The antibody-based therapies come with two arms: one that binds a T cell, and another that binds a tumor cell. By bringing the two cells close together, the hope is that the T cell will kill the tumor cell. Imdelltra specifically targets DLL3, a target expressed in most small cell lung cancers.
Deadly disease, poor prognosis
Small cell lung cancer is typically treated with checkpoint inhibitors and chemotherapy, but patients have few options beyond that. Smoking is closely linked to higher risk of the disease, and the five-year survival rate is 7%, according to the American Cancer Society.
In a Phase 2 clinical trial, Amgen studied people whose cancer had progressed following at least two previous treatments — a group where typical survival time is well under a year. The people who received Imdelltra survived for a median of over 14 months.

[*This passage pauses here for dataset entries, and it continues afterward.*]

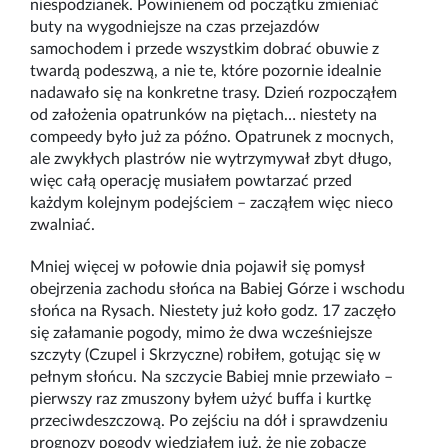
niespodzianek. Powinienem od początku zmieniać
buty na wygodniejsze na czas przejazdów
samochodem i przede wszystkim dobrać obuwie z
twardą podeszwą, a nie te, które pozornie idealnie
nadawało się na konkretne trasy. Dzień rozpocząłem
od założenia opatrunków na piętach… niestety na
compeedy było już za późno. Opatrunek z mocnych,
ale zwykłych plastrów nie wytrzymywał zbyt długo,
więc całą operację musiałem powtarzać przed
każdym kolejnym podejściem
–
zacząłem więc nieco
zwalniać.
Mniej więcej w połowie dnia pojawił się pomysł
obejrzenia zachodu słońca na Babiej Górze i wschodu
słońca na Rysach. Niestety już koło godz. 17 zaczęło
się załamanie pogody, mimo że dwa wcześniejsze
szczyty (Czupel i Skrzyczne) robiłem, gotując się w
pełnym słońcu. Na szczycie Babiej mnie przewiało
–
pierwszy raz zmuszony byłem użyć buffa i kurtkę
przeciwdeszczową. Po zejściu na dół i sprawdzeniu
prognozy pogody wiedziałem już, że nie zobaczę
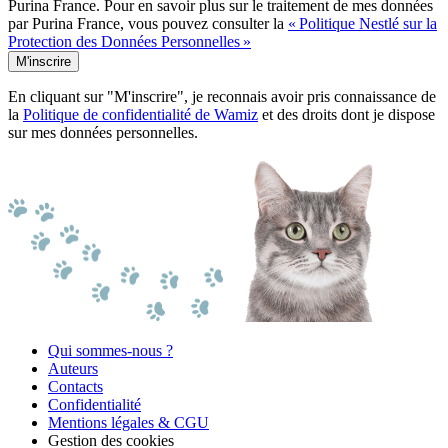
Purina France. Pour en savoir plus sur le traitement de mes données
par Purina France, vous pouvez consulter la
« Politique Nestlé sur la
Protection des Données Personnelles »
M'inscrire
En cliquant sur "M'inscrire", je reconnais avoir pris connaissance de
la
Politique de confidentialité de Wamiz
et des droits dont je dispose
sur mes données personnelles.
Qui sommes-nous ?
Auteurs
Contacts
Confidentialité
Mentions légales & CGU
Gestion des cookies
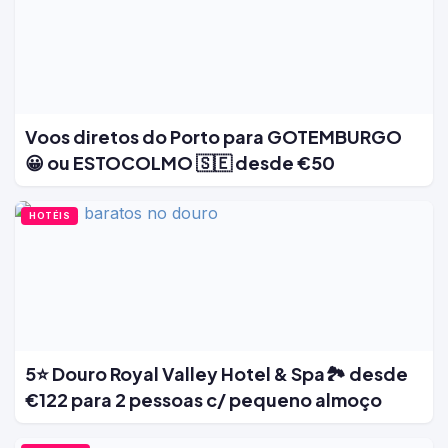
Voos diretos do Porto para GOTEMBURGO
😀 ou ESTOCOLMO 🇸🇪 desde €50
HOTÉIS
5⭐ Douro Royal Valley Hotel & Spa🏞️ desde
€122 para 2 pessoas c/ pequeno almoço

“The data is fairly impressive,” Dana-Farber Cancer Institute lung cancer doctor Pasi Jänne told Endpoints ahead of the approval. “It’s definitely a welcome therapy to the small cell [lung cancer] armamentarium, where it’s only traditionally been chemotherapy and some modest impact of immune checkpoint inhibitors.”
Jänne was not involved in the clinical study.
The study tested two doses — a 10 mg dose and a 100 mg dose — but the lower dose surprisingly led to a higher response rate of 40%, compared with 32% for the higher dose. Based on these data, the FDA approved the lower 10 mg dose, as well as a 1 mg step-up dose.
The approval comes roughly one month ahead of schedule, as the FDA’s decision deadline was June 12.
As part of the accelerated approval, Amgen must provide confirmatory data showing Imdelltra’s benefit. For that, the company is using the Phase 3 DeLLphi-304 study, where the bispecific will be compared to standard treatment in patients who have already received chemotherapy as their first line of therapy.
Boehringer Ingelheim has a similar bispecific T cell engager in early-stage clinical trials, and Novartis and Legend Biotech are collaborating on a DLL3-targeted CAR-T cell therapy.
Editor’s note: This story was updated with the list price of Imdelltra.